Quali aspetti hanno determinato la connessione e l’interazione tra Italia e Cina?

Esistono tre diverse motivazioni.

La prima è di carattere esistenziale: molto semplicemente, sono un italiano che lavora in Cina ma, al di là di questo, trovo che ogni mia esperienza, in particolare artistica, sia fortemente influenzata dal mio essere italiano.

La seconda è di carattere istituzionale: sono Direttore del NJU Center for Sino-Italian Cultural Studies ed anche Professore Associato in Teoria dell’Arte ed Estetica alla Nanjing University. Questo secondo aspetto sicuramente ha portato anche alla scelta di realizzare una mostra e non qualcos’altro.

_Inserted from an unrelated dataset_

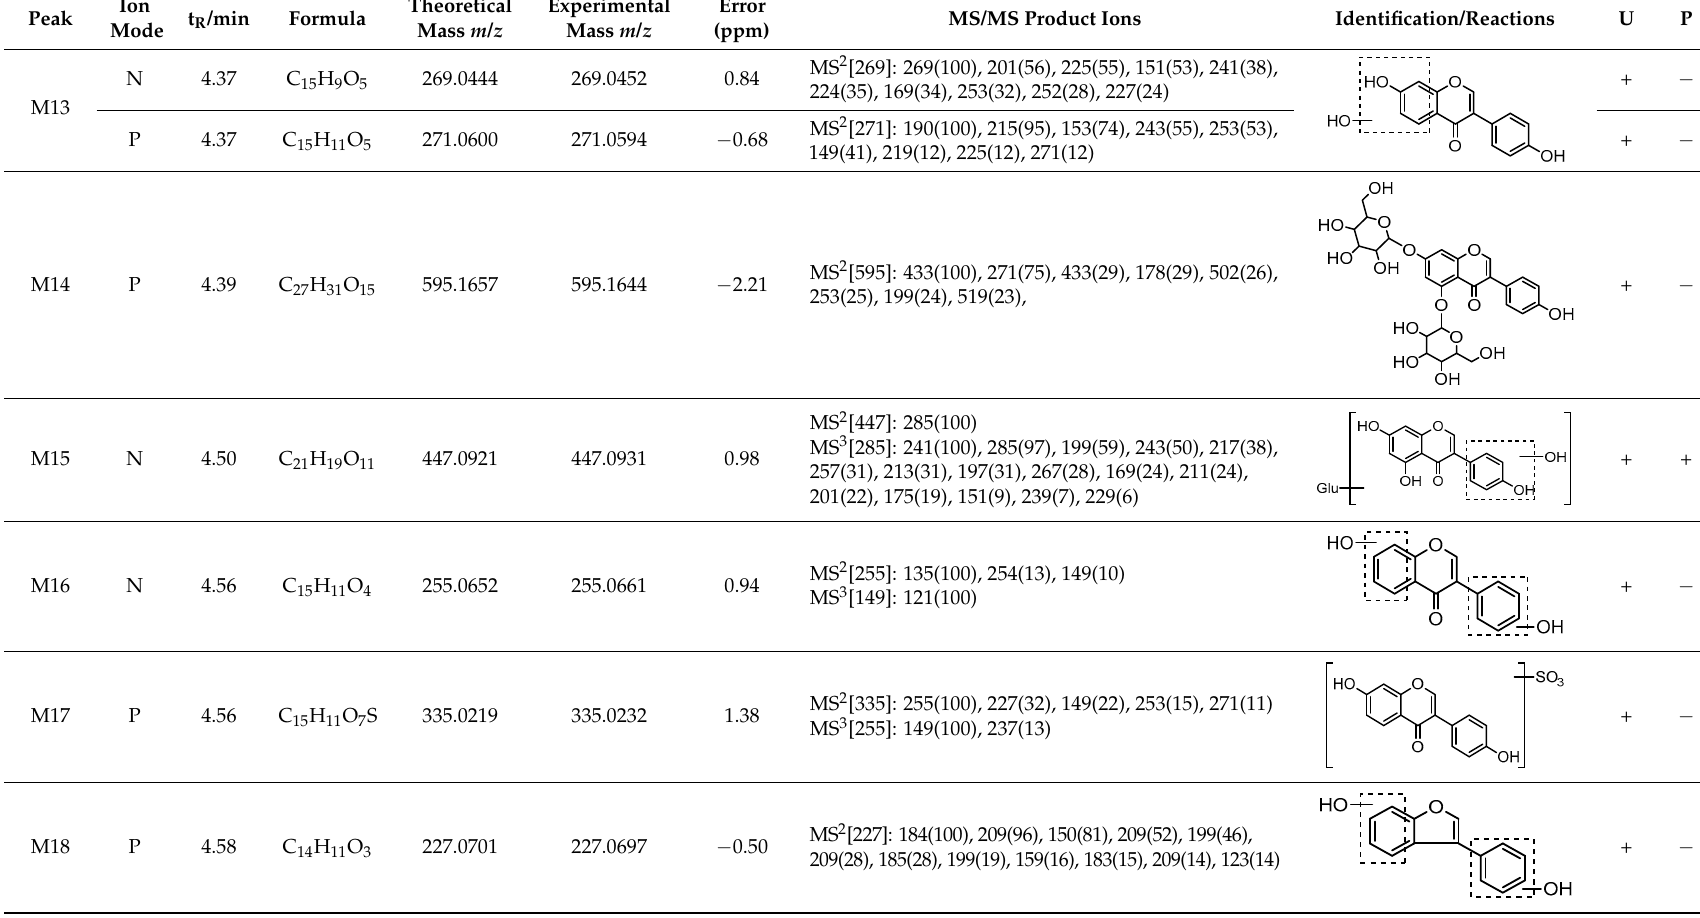
Table 1. Summary of daidzein metabolites in rat urine and plasma.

L’ultima motivazione è invece intellettuale: esiste un forte legame storico e filosofico tra l’Italia e la Cina, che attraversa i secoli. Questo asse immaginario è stato ripercorso anche dal Covid, che ha addirittura permesso agli artisti (provenienti da Italia, Cina ma anche Korea, Svizzera e Germania) il vivere un’esperienza personale in grado di essere condivisa e compresa anche a centinaia di kilometri di distanza.


Con MoCu seguiremo l’evoluzione di questo progetto e cercheremo di raccontarvi i futuri sviluppi di questa mostra anche attraverso le esperienze degli studenti e degli artisti coinvolti. Anche noi alla ricerca di un significato.